| International Journal of Computer Applications |
| Foundation of Computer Science (FCS), NY, USA |
| Volume 187 - Number 47 |
| Year of Publication: 2025 |
| Authors: Debjyoti Ghosh, Utpal Roy |
10.5120/ijca2025925797
|
Debjyoti Ghosh, Utpal Roy . Comprehensive Benchmark Study of Machine Learning and Deep Learning Approaches for Human Activity Recognition using the UCI HAR Dataset. International Journal of Computer Applications. 187, 47 ( Oct 2025), 66-69. DOI=10.5120/ijca2025925797
Using smartphone sensors for Human Activity Recognition (HAR) has become a crucial research field with applications in smart settings, fitness tracking, and healthcare. This work uses the widely used UCI HAR dataset to give a thorough comparative analysis of different machine learning and deep learning algorithms for HAR. Combining a deep convolutional neural network (CNN) architecture with six conventional machine learning algorithms—Random Forest, XGBoost, Support Vector Machines, k-Nearest Neighbors, and Logistic Regression— the results have been developed and assessed.

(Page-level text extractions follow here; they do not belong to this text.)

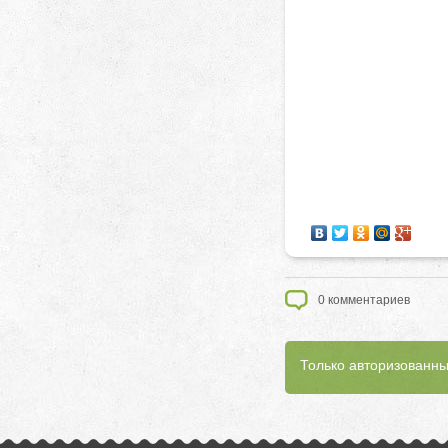
0
комментариев
Только авторизованны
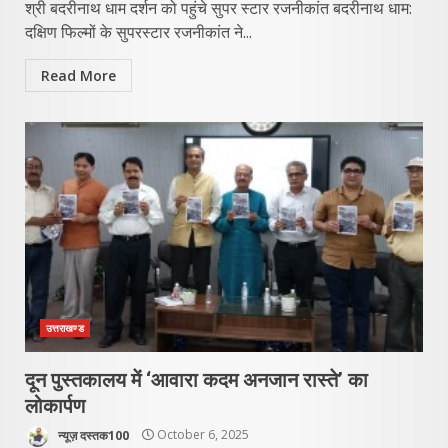
श्री बदरीनाथ धाम दर्शन को पहुंचे सुपर स्टार रजनीकांत बदरीनाथ धाम:
दक्षिण फिल्मों के सुपरस्टार रजनीकांत ने...
Read More
उत्तराखण्ड
दून पुस्तकालय में ‘आवारा कदम अनजान रास्ते’ का
लोकार्पण
न्यूज़ दस्तक100
October 6, 2025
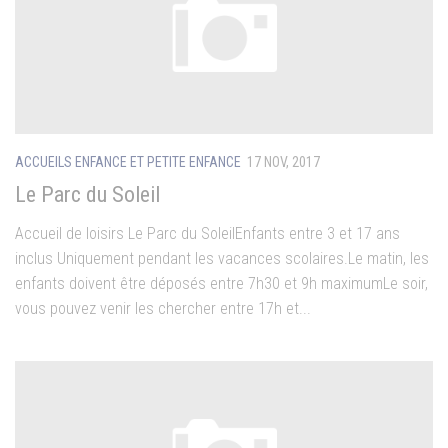
ACCUEILS ENFANCE ET PETITE ENFANCE
17 NOV, 2017
Le Parc du Soleil
Accueil de loisirs Le Parc du SoleilEnfants entre 3 et 17 ans
inclus Uniquement pendant les vacances scolaires.Le matin, les
enfants doivent être déposés entre 7h30 et 9h maximumLe soir,
vous pouvez venir les chercher entre 17h et...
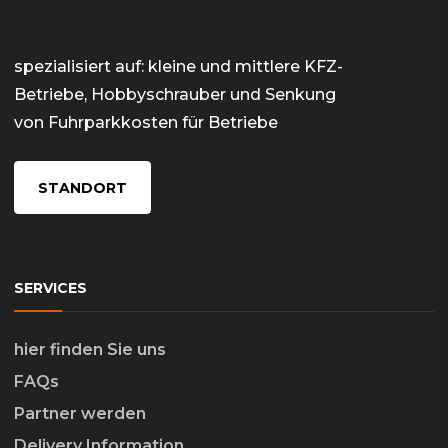
spezialisiert auf: kleine und mittlere KFZ-
Betriebe, Hobbyschrauber und Senkung
von Fuhrparkkosten für Betriebe
STANDORT
SERVICES
hier finden Sie uns
FAQs
Partner werden
Delivery Information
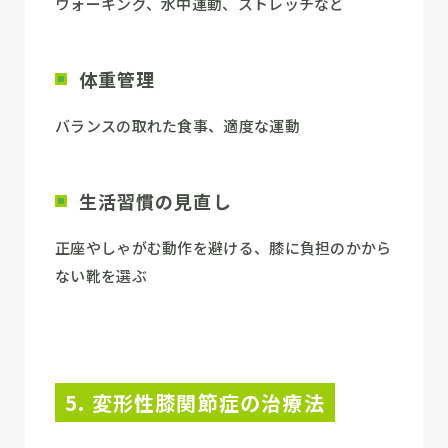
ウォーキング、水中運動、ストレッチなど
体重管理
バランスの取れた食事、適度な運動
生活習慣の見直し
正座やしゃがむ動作を避ける、膝に負担のかから
ない靴を選ぶ
5. 変形性膝関節症の治療法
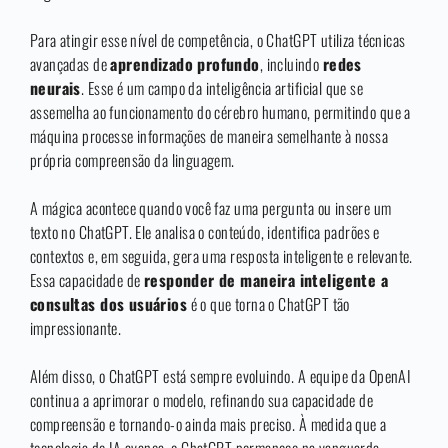
Para atingir esse nível de competência, o ChatGPT utiliza técnicas
avançadas de
aprendizado profundo
, incluindo
redes
neurais
. Esse é um campo da inteligência artificial que se
assemelha ao funcionamento do cérebro humano, permitindo que a
máquina processe informações de maneira semelhante à nossa
própria compreensão da linguagem.
A mágica acontece quando você faz uma pergunta ou insere um
texto no ChatGPT. Ele analisa o conteúdo, identifica padrões e
contextos e, em seguida, gera uma resposta inteligente e relevante.
Essa capacidade de
responder de maneira inteligente a
consultas dos usuários
é o que torna o ChatGPT tão
impressionante.
Além disso, o ChatGPT está sempre evoluindo. A equipe da OpenAI
continua a aprimorar o modelo, refinando sua capacidade de
compreensão e tornando-o ainda mais preciso. À medida que a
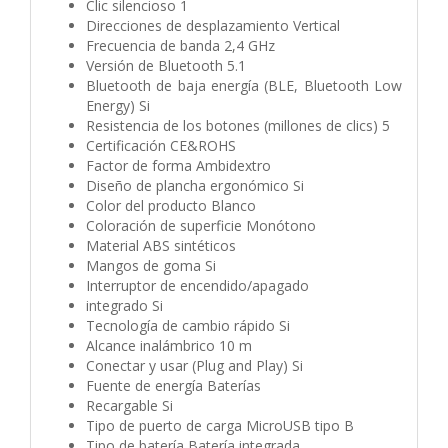
Clic silencioso 1
Direcciones de desplazamiento Vertical
Frecuencia de banda 2,4 GHz
Versión de Bluetooth 5.1
Bluetooth de baja energía (BLE, Bluetooth Low
Energy) Si
Resistencia de los botones (millones de clics) 5
Certificación CE&ROHS
Factor de forma Ambidextro
Diseño de plancha ergonómico Si
Color del producto Blanco
Coloración de superficie Monótono
Material ABS sintéticos
Mangos de goma Si
Interruptor de encendido/apagado
integrado Si
Tecnología de cambio rápido Si
Alcance inalámbrico 10 m
Conectar y usar (Plug and Play) Si
Fuente de energía Baterías
Recargable Si
Tipo de puerto de carga MicroUSB tipo B
Tipo de batería Batería integrada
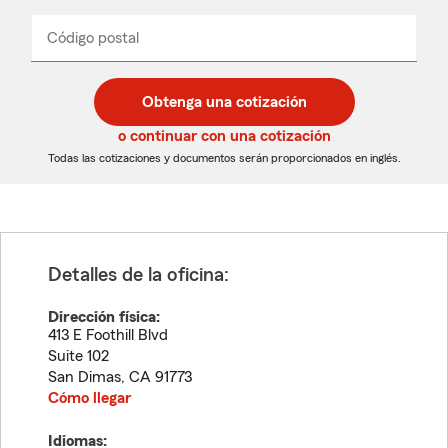
de
producto
del
Código postal
Ingresa
Ingresa
_____
menú
un
un
desplegable
código
código
postal
postal
Obtenga una cotización
de
de
5
5
o continuar con una cotización
dígitos
dígitos
Todas las cotizaciones y documentos serán proporcionados en inglés.
Detalles de la oficina:
Dirección física:
413 E Foothill Blvd
Suite 102
San Dimas
,
CA
91773
Cómo llegar
Idiomas:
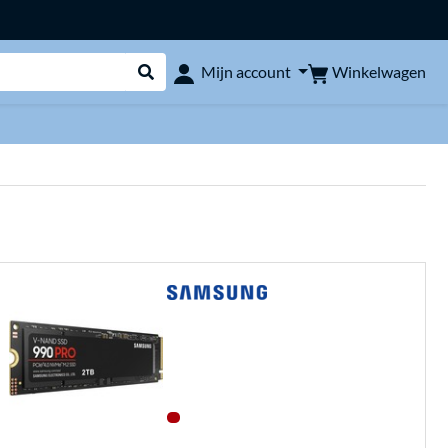
Winkelwagen
Mijn account
Webshop doorzoeken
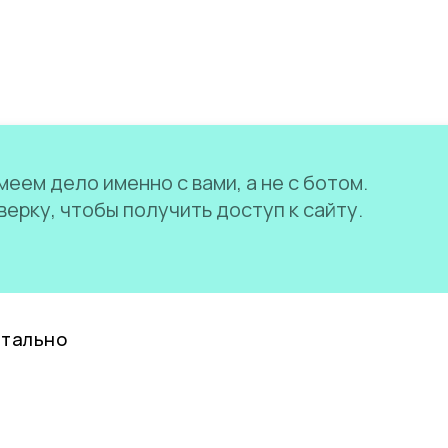
еем дело именно с вами, а не с ботом.
ерку, чтобы получить доступ к сайту.
нтально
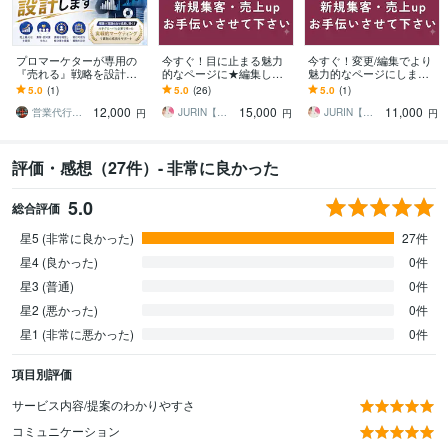
プロマーケターが専用の
今すぐ！目に止まる魅力
今すぐ！変更/編集でより
『売れる』戦略を設計し
的なページに★編集しま
魅力的なページにします
ます モノ売り・コト売り
す 丸投げ★24時間編集/運
リピーター様限定サービ
5.0
(1)
5.0
(26)
5.0
(1)
のプロが貴社専用に分析
用代行で予約したくなるH
ス（2回目以降）
12,000
15,000
11,000
から施策立案まで
PBサイトへ
営業代行・SNSのプロ 〜コアタクト〜
JURIN【ジュリン】
JURIN【ジュリン】
円
円
円
評価・感想（27件）- 非常に良かった
5.0
総合評価
星5 (非常に良かった)
27件
星4 (良かった)
0件
星3 (普通)
0件
星2 (悪かった)
0件
星1 (非常に悪かった)
0件
項目別評価
サービス内容/提案のわかりやすさ
コミュニケーション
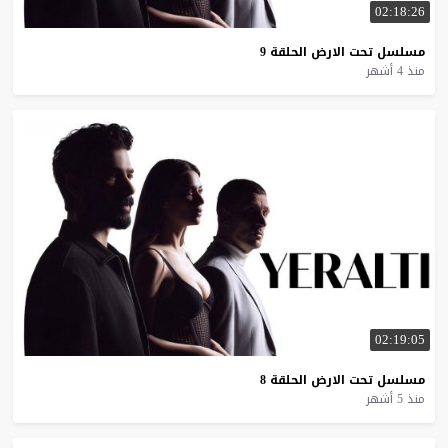
02:18:26
مسلسل
تحت
الارض
الحلقة
9
منذ 4 أشهر
02:19:05
مسلسل
تحت
الارض
الحلقة
8
منذ 5 أشهر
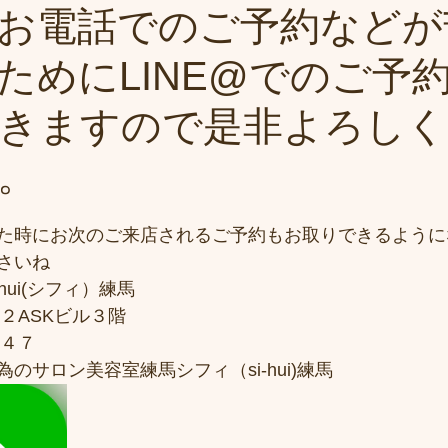
お電話でのご予約などが
ためにLINE@でのご予
きますので是非よろしく
。
た時にお次のご来店されるご予約もお取りできるように
さいね
hui(シフィ）練馬
２ASKビル３階
７４７
のサロン美容室練馬シフィ（si-hui)練馬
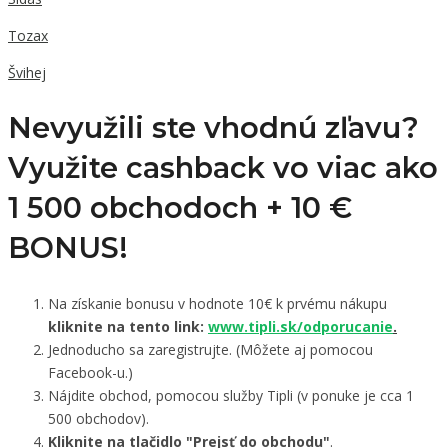
Tozax
Švihej
Nevyužili ste vhodnú zľavu?
Využite cashback vo viac ako
1 500 obchodoch +
10 €
BONUS!
Na získanie bonusu v hodnote 10€ k prvému nákupu
kliknite na tento link:
www.tipli.sk/odporucanie
.
Jednoducho sa zaregistrujte. (Môžete aj pomocou
Facebook-u.)
Nájdite obchod, pomocou služby Tipli (v ponuke je cca 1
500 obchodov).
Kliknite na tlačidlo "Prejsť do obchodu"
.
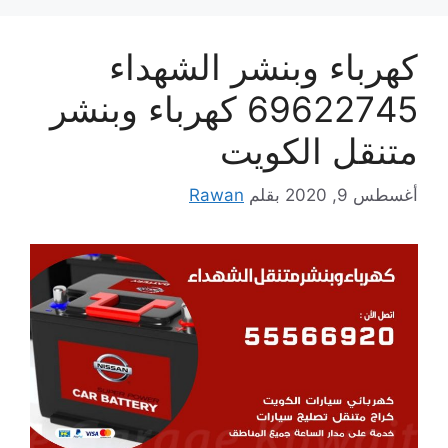
كهرباء وبنشر الشهداء
69622745 كهرباء وبنشر
متنقل الكويت
أغسطس 9, 2020
بقلم
Rawan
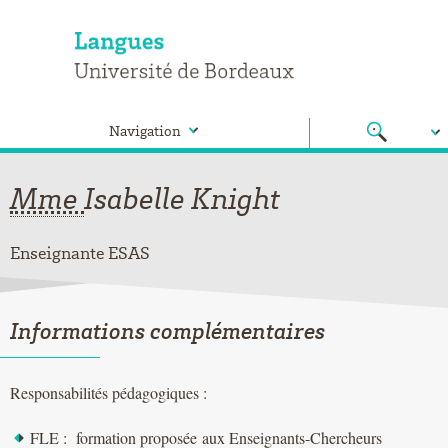
Navigation
Mme
Isabelle
Knight
Enseignante ESAS
Informations complémentaires
Responsabilités pédagogiques :
FLE : formation proposée aux Enseignants-Chercheurs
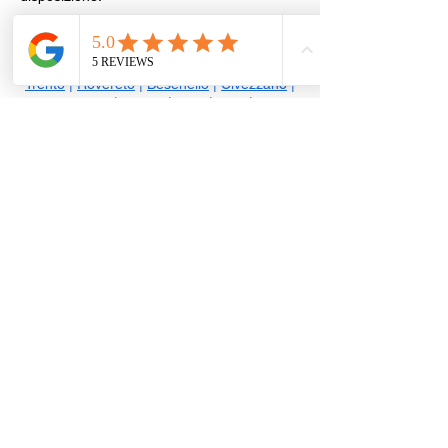
Sbloccaggio Serrande | Basculanti
nel tuo comune, provincia di Trento
Trento
|
Rovereto
|
Besenello
|
Civezzano
|
Riva del Garda
|
Volano
|
Arco
|
Mori
|
Pergine
Valsugana
|
Ala
|
Lavis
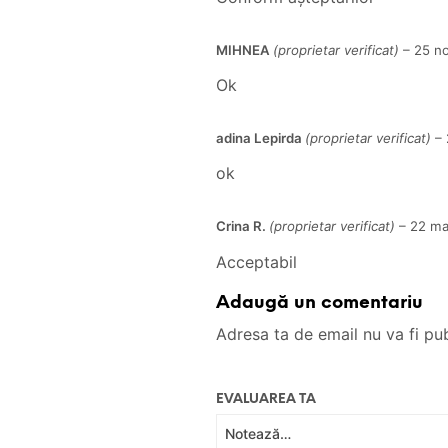
MIHNEA
(proprietar verificat)
–
25 n
Ok
adina Lepirda
(proprietar verificat)
–
ok
Crina R.
(proprietar verificat)
–
22 ma
Acceptabil
Adaugă un comentariu
Adresa ta de email nu va fi pub
EVALUAREA TA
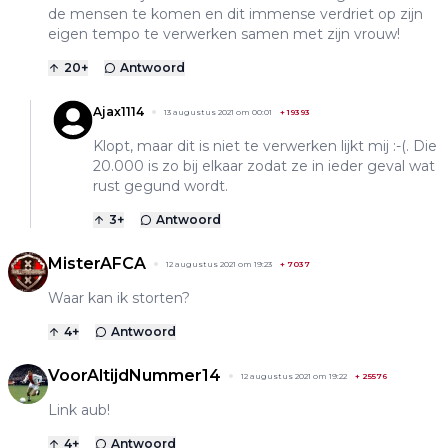
de mensen te komen en dit immense verdriet op zijn
eigen tempo te verwerken samen met zijn vrouw!
20
+
Antwoord
Ajax1114
13 augustus 2021 om 00:01
+
19393
Klopt, maar dit is niet te verwerken lijkt mij :-(. Die
20.000 is zo bij elkaar zodat ze in ieder geval wat
rust gegund wordt.
3
+
Antwoord
MisterAFCA
12 augustus 2021 om 19:23
+
7037
Waar kan ik storten?
4
+
Antwoord
VoorAltijdNummer14
12 augustus 2021 om 19:22
+
25576
Link aub!
4
+
Antwoord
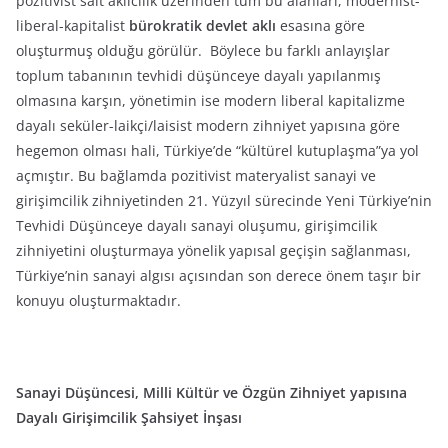
pozitivist salt akılcılık üzerinden tüm bu alanları, modernist-
liberal-kapitalist
bürokratik devlet aklı
esasına göre
oluşturmuş olduğu görülür. Böylece bu farklı anlayışlar
toplum tabanının tevhidi düşünceye dayalı yapılanmış
olmasına karşın, yönetimin ise modern liberal kapitalizme
dayalı seküler-laikçi/laisist modern zihniyet yapısına göre
hegemon olması hali, Türkiye’de “kültürel kutuplaşma”ya yol
açmıştır. Bu bağlamda pozitivist materyalist sanayi ve
girişimcilik zihniyetinden 21. Yüzyıl sürecinde Yeni Türkiye’nin
Tevhidi Düşünceye dayalı sanayi oluşumu, girişimcilik
zihniyetini oluşturmaya yönelik yapısal geçişin sağlanması,
Türkiye’nin sanayi algısı açısından son derece önem taşır bir
konuyu oluşturmaktadır.
Sanayi Düşüncesi, Milli Kültür ve Özgün Zihniyet yapısına
Dayalı Girişimcilik Şahsiyet İnşası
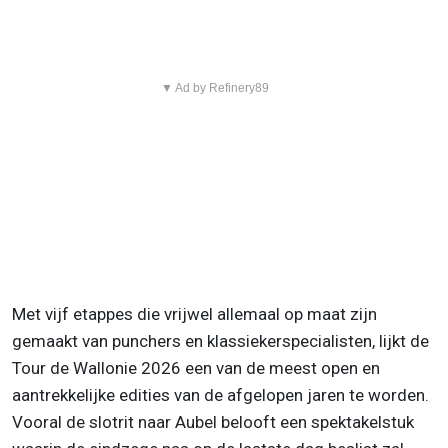
▼ Ad by Refinery89
Met vijf etappes die vrijwel allemaal op maat zijn
gemaakt van punchers en klassiekerspecialisten, lijkt de
Tour de Wallonie 2026 een van de meest open en
aantrekkelijke edities van de afgelopen jaren te worden.
Vooral de slotrit naar Aubel belooft een spektakelstuk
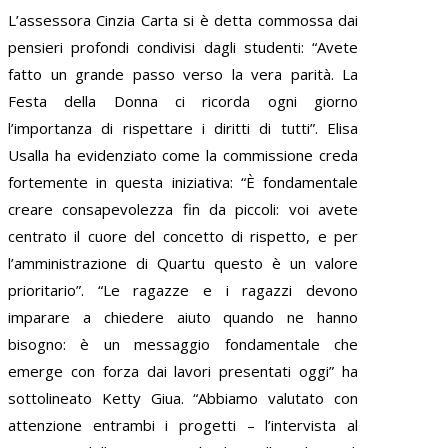
L’assessora Cinzia Carta si è detta commossa dai
pensieri profondi condivisi dagli studenti: “Avete
fatto un grande passo verso la vera parità. La
Festa della Donna ci ricorda ogni giorno
l’importanza di rispettare i diritti di tutti”. Elisa
Usalla ha evidenziato come la commissione creda
fortemente in questa iniziativa: “È fondamentale
creare consapevolezza fin da piccoli: voi avete
centrato il cuore del concetto di rispetto, e per
l’amministrazione di Quartu questo è un valore
prioritario”. “Le ragazze e i ragazzi devono
imparare a chiedere aiuto quando ne hanno
bisogno: è un messaggio fondamentale che
emerge con forza dai lavori presentati oggi” ha
sottolineato Ketty Giua. “Abbiamo valutato con
attenzione entrambi i progetti – l’intervista al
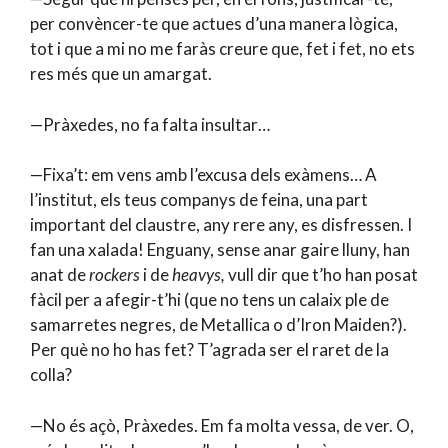
per convèncer-te que actues d’una manera lògica,
tot i que a mi no me faràs creure que, fet i fet, no ets
res més que un amargat.
—Pràxedes, no fa falta insultar…
—Fixa’t: em vens amb l’excusa dels exàmens… A
l’institut, els teus companys de feina, una part
important del claustre, any rere any, es disfressen. I
fan una xalada! Enguany, sense anar gaire lluny, han
anat de
rockers
i de
heavys,
vull dir que t’ho han posat
fàcil per a afegir-t’hi (que no tens un calaix ple de
samarretes negres, de Metallica o d’Iron Maiden?).
Per què no ho has fet? T’agrada ser el raret de la
colla?
—No és açò, Pràxedes. Em fa molta vessa, de ver. O,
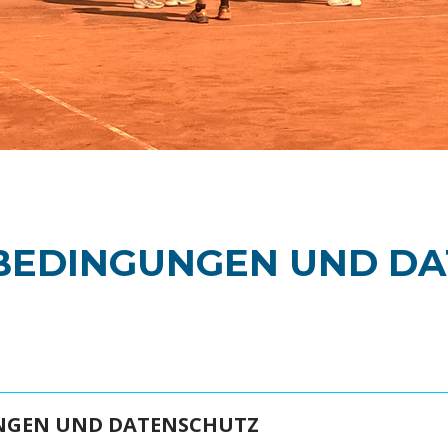
BEDINGUNGEN UND DA
GEN UND DATENSCHUTZ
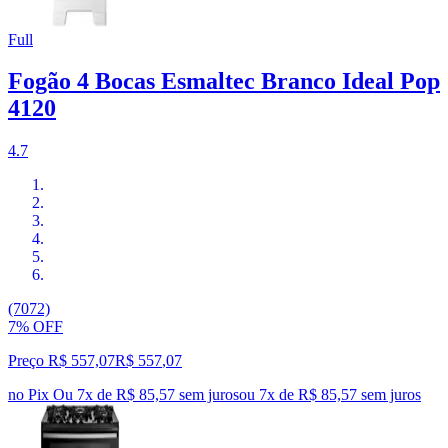
Full
Fogão 4 Bocas Esmaltec Branco Ideal Pop
4120
4.7
(7072)
7% OFF
Preço R$ 557,07
R$
557
,
07
no Pix
Ou 7x de R$ 85,57 sem juros
ou
7
x de
R$ 85,57
sem juros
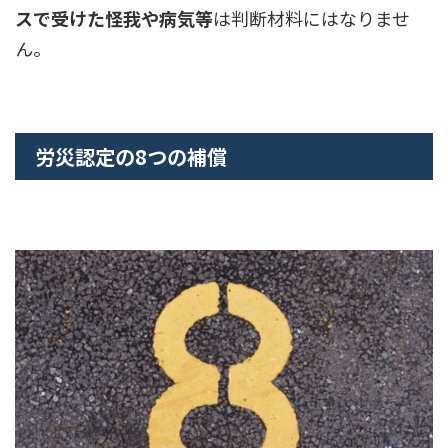
スで受けた怪我や病気等
は判断材料にはなりませ
ん。
労災認定の8つの補償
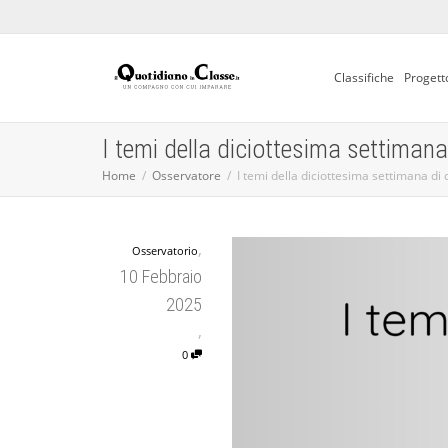
Classifiche
Progett
I temi della diciottesima settiman
Home
Osservatore
I temi della diciottesima settimana di
,
Osservatorio
10 Febbraio
2025
,
0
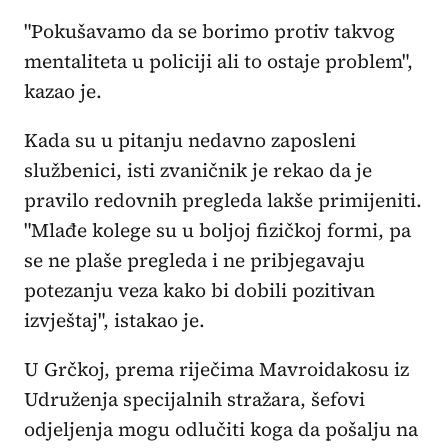
"Pokušavamo da se borimo protiv takvog
mentaliteta u policiji ali to ostaje problem",
kazao je.
Kada su u pitanju nedavno zaposleni
službenici, isti zvaničnik je rekao da je
pravilo redovnih pregleda lakše primijeniti.
"Mlađe kolege su u boljoj fizičkoj formi, pa
se ne plaše pregleda i ne pribjegavaju
potezanju veza kako bi dobili pozitivan
izvještaj", istakao je.
U Grčkoj, prema riječima Mavroidakosu iz
Udruženja specijalnih stražara, šefovi
odjeljenja mogu odlučiti koga da pošalju na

To guarantee reliable performance evaluation, all models underwent a thorough evaluation process utilizing 5-fold stratified cross-validation. As our results show, the CNN architecture performed better than the others (96.2% accuracy), closely followed by the non-linear approach SVM (95.2%) and the linear method Logistic Regression (95.4%). The study provides valuable insights into the relative strengths of different algorithmic approaches for sensor-based activity recognition and offers practical guidance for selecting appropriate models for HAR applications.